_Work to be completed_
An exact, complete copy of the entries is needed, with the pictures left out.

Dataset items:
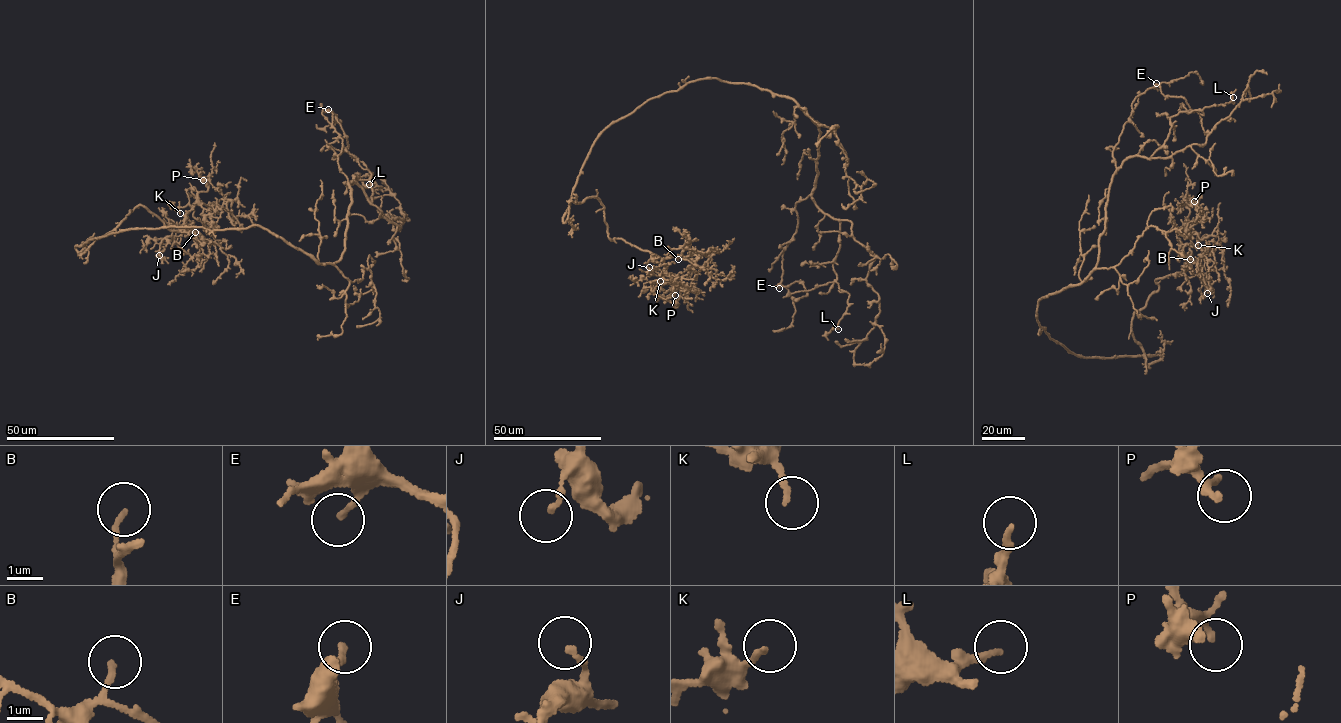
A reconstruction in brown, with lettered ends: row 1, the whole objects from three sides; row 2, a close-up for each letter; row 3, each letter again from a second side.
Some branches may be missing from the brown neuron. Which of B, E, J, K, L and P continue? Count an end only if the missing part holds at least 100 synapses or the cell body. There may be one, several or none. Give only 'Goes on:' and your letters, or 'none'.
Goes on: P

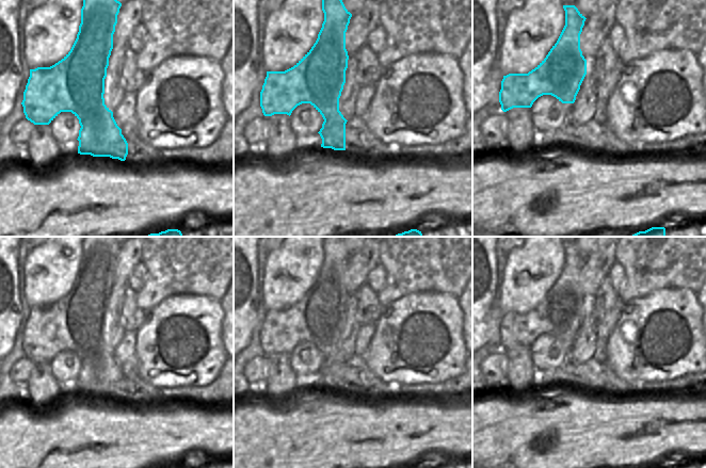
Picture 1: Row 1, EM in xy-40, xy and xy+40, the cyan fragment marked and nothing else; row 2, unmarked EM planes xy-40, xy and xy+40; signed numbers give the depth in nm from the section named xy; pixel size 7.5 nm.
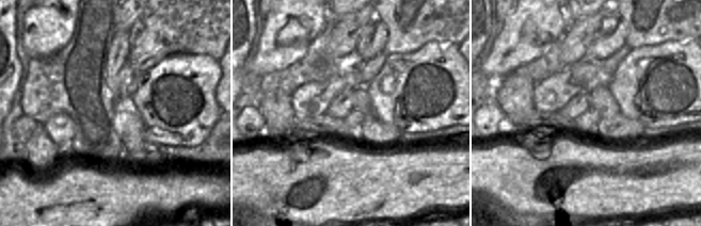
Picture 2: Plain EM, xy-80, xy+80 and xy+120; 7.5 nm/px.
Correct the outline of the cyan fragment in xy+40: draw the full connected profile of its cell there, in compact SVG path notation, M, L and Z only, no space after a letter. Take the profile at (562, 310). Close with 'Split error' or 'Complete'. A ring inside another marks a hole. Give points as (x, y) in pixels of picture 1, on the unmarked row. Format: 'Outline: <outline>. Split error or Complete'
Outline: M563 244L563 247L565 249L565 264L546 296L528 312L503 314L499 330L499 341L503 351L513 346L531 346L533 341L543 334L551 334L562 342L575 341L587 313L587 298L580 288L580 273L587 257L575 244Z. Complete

_Result for this task_
A reconstruction in brown, with lettered ends: row 1, the whole objects from three sides; row 2, a close-up for each letter; row 3, each letter again from a second side.
Some branches may be missing from the brown neuron. Which of B, E, J, K, L and P continue? Count an end only if the missing part holds at least 100 synapses or the cell body. There may be one, several or none. Give only 'Goes on:' and your letters, or 'none'.
Goes on: P

Picture 1: Row 1, EM in xy-40, xy and xy+40, the cyan fragment marked and nothing else; row 2, unmarked EM planes xy-40, xy and xy+40; signed numbers give the depth in nm from the section named xy; pixel size 7.5 nm.
Picture 2: Plain EM, xy-80, xy+80 and xy+120; 7.5 nm/px.
Correct the outline of the cyan fragment in xy+40: draw the full connected profile of its cell there, in compact SVG path notation, M, L and Z only, no space after a letter. Take the profile at (562, 310). Close with 'Split error' or 'Complete'. A ring inside another marks a hole. Give points as (x, y) in pixels of picture 1, on the unmarked row. Format: 'Outline: <outline>. Split error or Complete'
Outline: M563 244L563 247L565 249L565 264L546 296L528 312L503 314L499 330L499 341L503 351L513 346L531 346L533 341L543 334L551 334L562 342L575 341L587 313L587 298L580 288L580 273L587 257L575 244Z. Complete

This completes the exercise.